Tuesday, September 4, 2007

Rose Ader: Liù piange

Here is another great soprano. If you were to demand the name of the most beautiful voice I have ever heard, I might choose Rose Ader (1890-1955). Here is another singer about whom very little is known. I know her because of my friend the amazing Mike Richter, whose site on singers and singing, which changes every week, has published a special page on her life and artistry.

Not much of substance is known about the Austrian soprano. For twelve seasons, her career was centered in Hamburg. It was there in 1921 that she sang the first performance of Puccini's Suor Angelica in Germany. She emigrated with her family to Austria in 1933, went from there to Italy where they remained until after the war, at which time she emigrated to Argentina, where she ended her days.
There are very few recordings extant. Mike has posted all of these on his Rose Ader page. Only two recordings, of the Mimì arias, were ever published. There remain some Parlophone test pressings, including one of "Un bel dì" that simply must be heard.

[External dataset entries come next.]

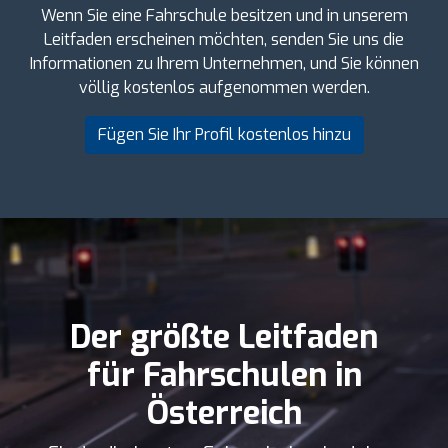
Wenn Sie eine Fahrschule besitzen und in unserem
Leitfaden erscheinen möchten, senden Sie uns die
Informationen zu Ihrem Unternehmen, und Sie können
völlig kostenlos aufgenommen werden.
Fügen Sie Ihr Profil kostenlos hinzu
Der größte Leitfaden
für Fahrschulen in
Österreich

Mind you, Ader appears, at least on the basis of these few recordings, not to have been the most scrupulous of musicians. She drags the beat incessantly and several of her entrances are not even close to being in tempo. But have you ever heard creamier high notes? Or the end of the aria handled with such aplomb? I don't think I have.

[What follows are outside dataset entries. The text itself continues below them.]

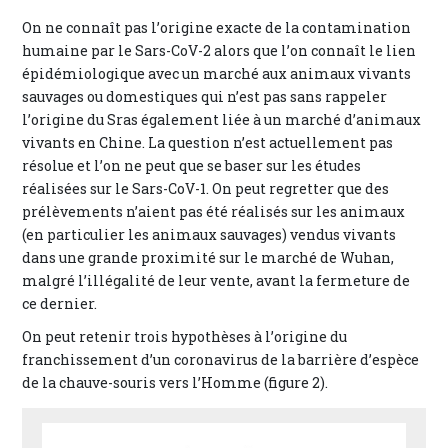
On ne connaît pas l’origine exacte de la contamination
humaine par le Sars-CoV-2 alors que l’on connaît le lien
épidémiologique avec un marché aux animaux vivants
sauvages ou domestiques qui n’est pas sans rappeler
l’origine du Sras également liée à un marché d’animaux
vivants en Chine. La question n’est actuellement pas
résolue et l’on ne peut que se baser sur les études
réalisées sur le Sars-CoV-1. On peut regretter que des
prélèvements n’aient pas été réalisés sur les animaux
(en particulier les animaux sauvages) vendus vivants
dans une grande proximité sur le marché de Wuhan,
malgré l’illégalité de leur vente, avant la fermeture de
ce dernier.
On peut retenir trois hypothèses à l’origine du
franchissement d’un coronavirus de la barrière d’espèce
de la chauve-souris vers l’Homme (figure 2).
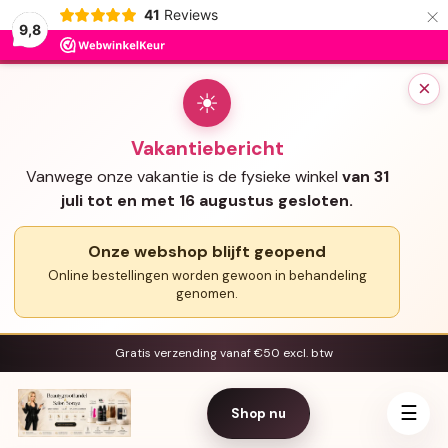
×
41
Reviews
9,8
×
☀
Vakantiebericht
Vanwege onze vakantie is de fysieke winkel
van 31
juli tot en met 16 augustus gesloten.
Onze webshop blijft geopend
Online bestellingen worden gewoon in behandeling
genomen.
Gratis verzending vanaf €50 excl. btw
☰
Shop nu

Puccini wrote the role of Liù with her in mind. In fact, she and Puccini were lovers. I found for sale online an autograph letter from Puccini to Ader, which the seller translates thus:

"Mia cara Rose, it hurts me to hurt you! But I must do it for your own good - it doesn't matter if I suffer - you have a future and with me you have no luck. I can do nothing or little for you... Frankly it would be better to finish it - to remain friends and send news of one another once in a while. You know that I want only good things for you and desire all the good fortune in the world for you. You are used to a life that's bright - beautiful - and staying with me, what life would you lead? Think about it seriously - it gives me much pain to think you are not happy. I received your two letters [what I wouldn't give to know what she wrote there!] and I did not want to write you right away - I am working and feeling well enough - My poets have not given me the third act [of Turandot]! Liù weeps and in writing the music I think of you, my poor and sweet and good Rose! Affectionately, your Giacomo."


As the seller of this autograph points out, Ader may very well have inspired Puccini as he composed the music to what was purportedly his favorite heroine (the masochistic ends to which she subjects herself tells us much about Puccini's treatment of women in general), Ader was denied the opportunity to create the role of Liù, a distinction which went to Maria Zamboni instead. If one knows Zamboni's recording of "Signore, ascolta" then one knows what an idiosyncratic , histrionic and rather unlovely Liù she made.

More later on other exquisite Liùs. But for now, enjoy the voice of this woman whom, in spite of her artistry and voice, is remembered today only as the most cursory footnote in music history.

Clearly she deserves better than that!